MATERIAL FOR THIS EXERCISE
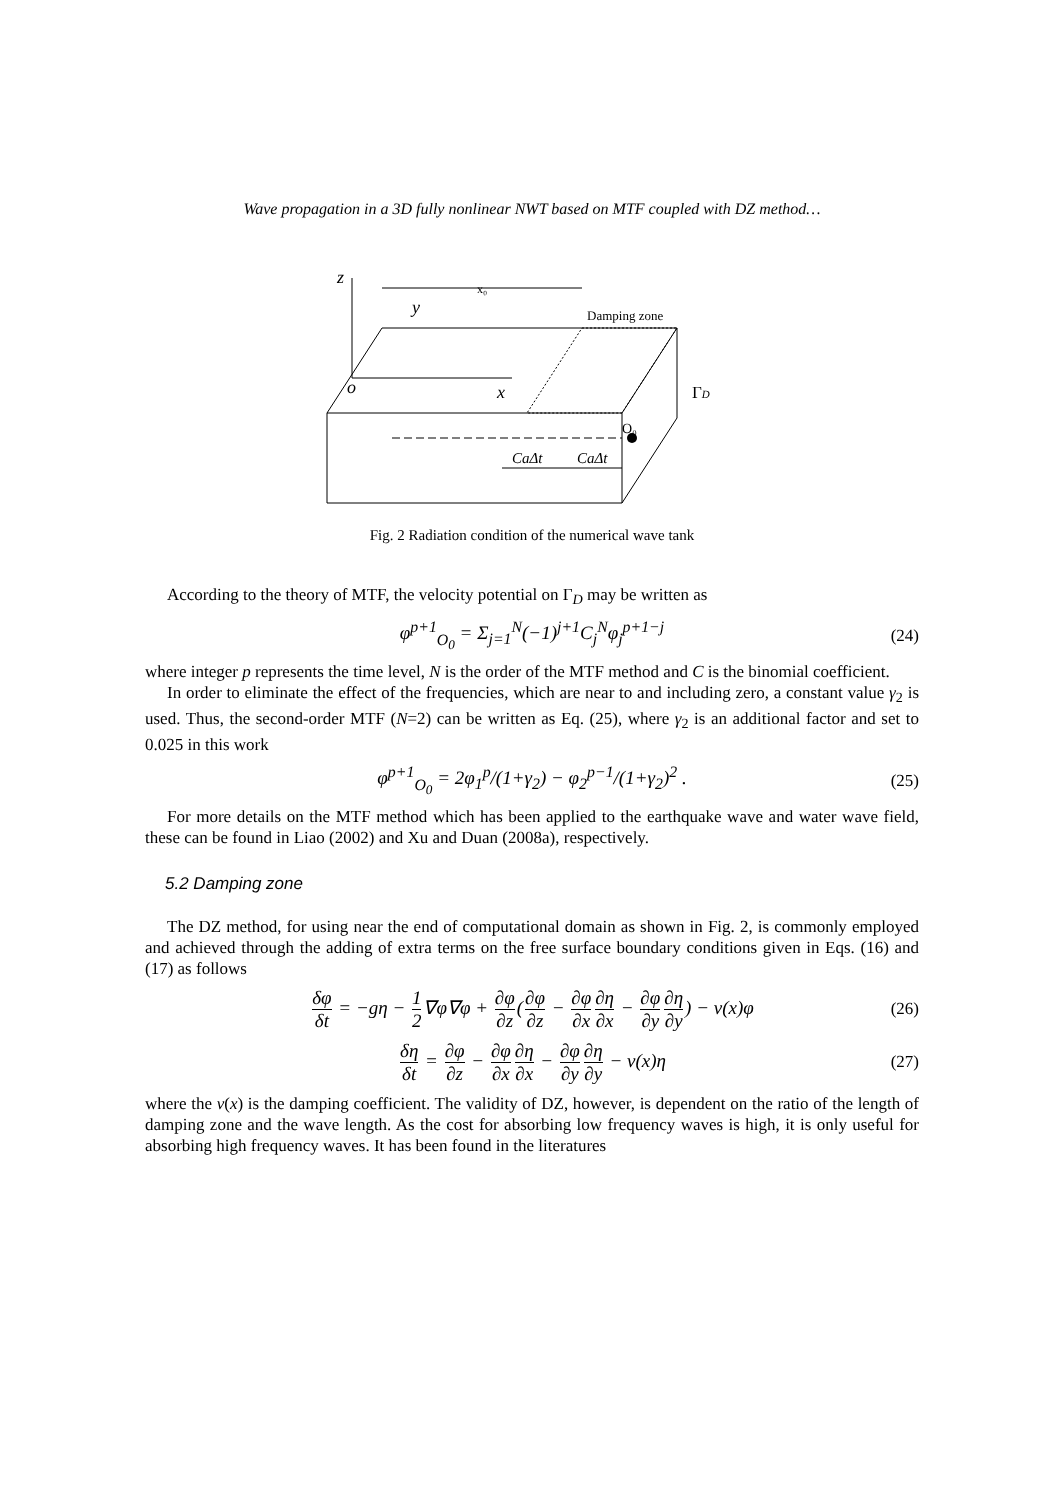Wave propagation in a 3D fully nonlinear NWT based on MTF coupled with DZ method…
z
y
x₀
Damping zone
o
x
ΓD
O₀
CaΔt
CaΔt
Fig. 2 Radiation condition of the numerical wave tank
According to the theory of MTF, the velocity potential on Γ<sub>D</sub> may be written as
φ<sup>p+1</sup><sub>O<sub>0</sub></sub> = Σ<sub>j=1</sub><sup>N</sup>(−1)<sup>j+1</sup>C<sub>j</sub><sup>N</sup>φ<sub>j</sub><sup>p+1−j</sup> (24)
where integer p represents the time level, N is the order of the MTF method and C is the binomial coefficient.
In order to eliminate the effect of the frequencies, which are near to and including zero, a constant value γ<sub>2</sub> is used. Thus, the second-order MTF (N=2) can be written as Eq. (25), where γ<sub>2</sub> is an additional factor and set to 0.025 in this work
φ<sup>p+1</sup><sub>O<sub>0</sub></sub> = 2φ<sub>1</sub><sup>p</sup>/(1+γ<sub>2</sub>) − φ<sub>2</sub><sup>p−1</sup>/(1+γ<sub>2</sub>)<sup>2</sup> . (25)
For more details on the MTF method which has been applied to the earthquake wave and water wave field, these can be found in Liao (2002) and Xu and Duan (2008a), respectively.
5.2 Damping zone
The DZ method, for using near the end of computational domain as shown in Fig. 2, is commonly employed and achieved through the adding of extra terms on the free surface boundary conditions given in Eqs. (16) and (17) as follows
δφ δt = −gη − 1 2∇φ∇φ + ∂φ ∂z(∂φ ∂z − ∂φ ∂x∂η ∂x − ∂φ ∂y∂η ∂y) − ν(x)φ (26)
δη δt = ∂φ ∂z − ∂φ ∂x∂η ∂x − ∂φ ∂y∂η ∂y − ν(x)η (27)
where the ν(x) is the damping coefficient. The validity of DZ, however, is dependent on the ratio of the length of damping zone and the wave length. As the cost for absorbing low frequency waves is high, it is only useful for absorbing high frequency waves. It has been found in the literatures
* * *
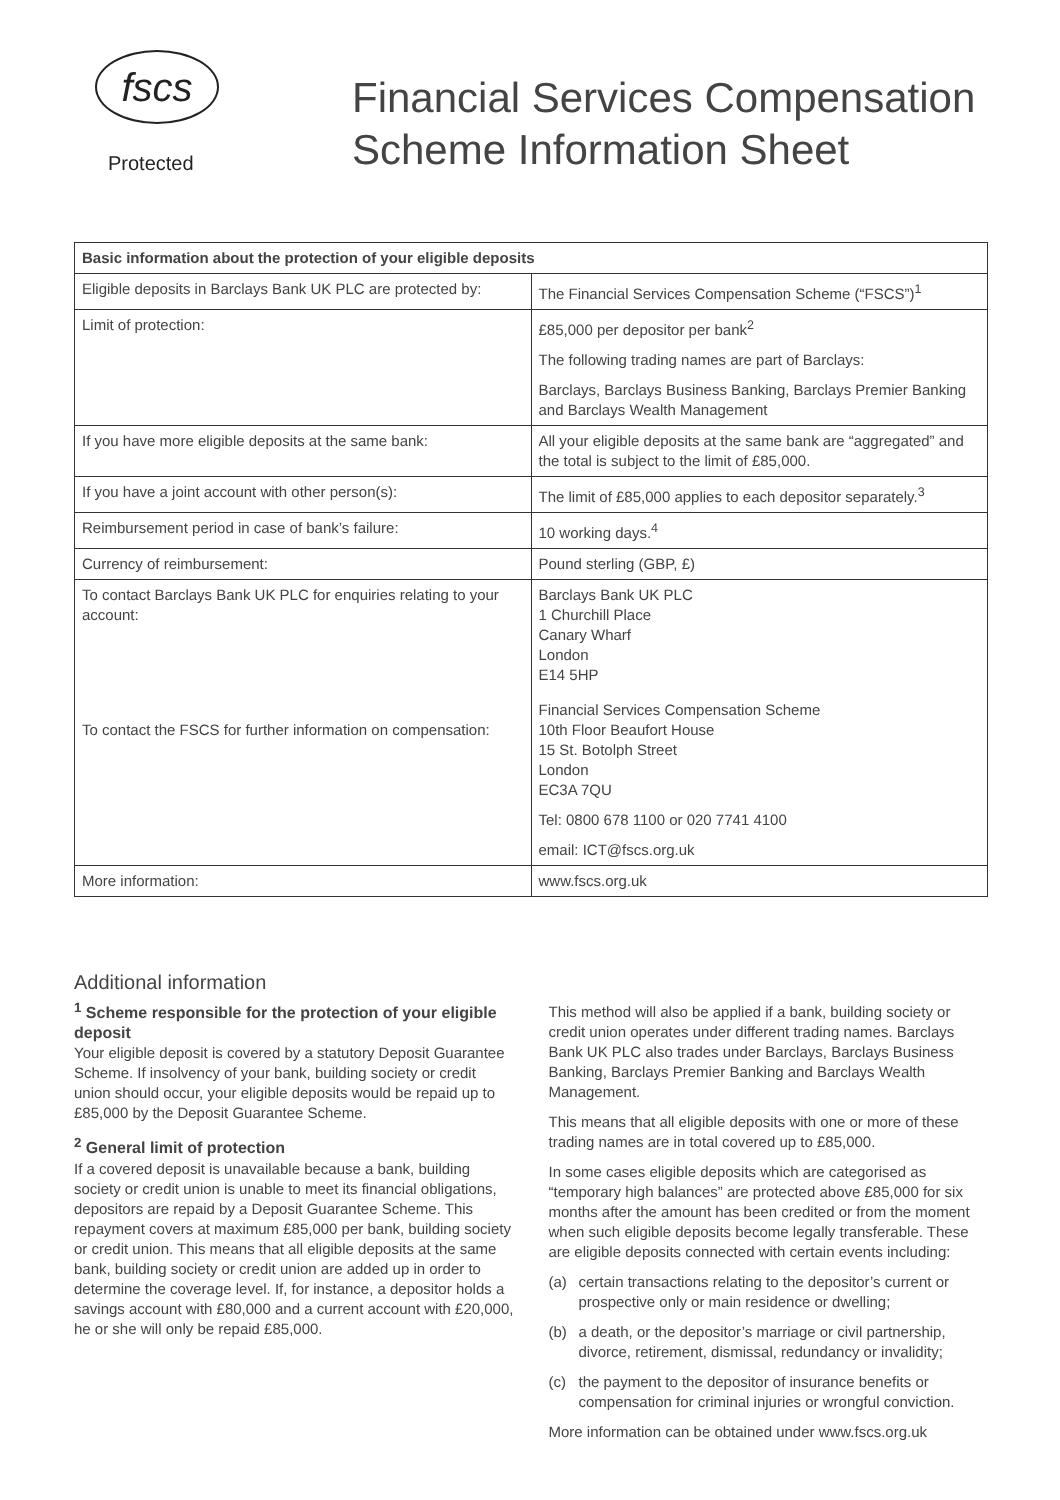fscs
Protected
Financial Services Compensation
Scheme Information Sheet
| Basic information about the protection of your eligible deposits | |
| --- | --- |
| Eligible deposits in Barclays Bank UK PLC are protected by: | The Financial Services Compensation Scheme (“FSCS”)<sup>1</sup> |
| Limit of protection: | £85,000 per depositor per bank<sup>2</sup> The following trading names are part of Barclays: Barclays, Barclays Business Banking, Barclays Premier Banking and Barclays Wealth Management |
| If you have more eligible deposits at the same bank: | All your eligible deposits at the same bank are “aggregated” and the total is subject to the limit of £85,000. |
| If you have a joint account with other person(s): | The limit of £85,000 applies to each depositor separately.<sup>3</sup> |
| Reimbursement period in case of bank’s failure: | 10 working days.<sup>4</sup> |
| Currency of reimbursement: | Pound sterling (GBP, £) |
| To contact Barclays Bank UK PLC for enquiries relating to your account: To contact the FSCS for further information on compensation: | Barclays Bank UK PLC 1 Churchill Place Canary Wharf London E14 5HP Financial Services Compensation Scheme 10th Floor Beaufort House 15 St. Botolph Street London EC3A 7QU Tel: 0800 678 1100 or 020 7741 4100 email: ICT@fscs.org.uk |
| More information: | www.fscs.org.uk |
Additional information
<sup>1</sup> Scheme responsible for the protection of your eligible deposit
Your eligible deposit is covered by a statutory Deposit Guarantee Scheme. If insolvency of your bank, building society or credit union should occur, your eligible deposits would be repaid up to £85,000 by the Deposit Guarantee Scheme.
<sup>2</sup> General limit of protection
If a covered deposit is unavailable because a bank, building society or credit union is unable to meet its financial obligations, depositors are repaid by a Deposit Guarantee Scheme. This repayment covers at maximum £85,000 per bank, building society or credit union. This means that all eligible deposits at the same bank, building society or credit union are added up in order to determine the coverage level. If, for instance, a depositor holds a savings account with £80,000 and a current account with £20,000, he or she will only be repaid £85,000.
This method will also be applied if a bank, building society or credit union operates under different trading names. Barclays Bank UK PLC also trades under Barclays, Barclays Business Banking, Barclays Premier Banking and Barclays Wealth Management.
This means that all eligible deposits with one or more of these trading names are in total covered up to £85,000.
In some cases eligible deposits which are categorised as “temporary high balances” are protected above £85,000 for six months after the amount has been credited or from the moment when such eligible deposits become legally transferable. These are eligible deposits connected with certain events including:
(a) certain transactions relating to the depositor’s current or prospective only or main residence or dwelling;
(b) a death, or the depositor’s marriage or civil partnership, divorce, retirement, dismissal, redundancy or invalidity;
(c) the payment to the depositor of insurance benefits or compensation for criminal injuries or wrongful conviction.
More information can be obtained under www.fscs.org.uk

WHAT TO DO
The reply must be a number and nothing more: the count of lines above that contain the word "under".

THE COMPLETED TASK
2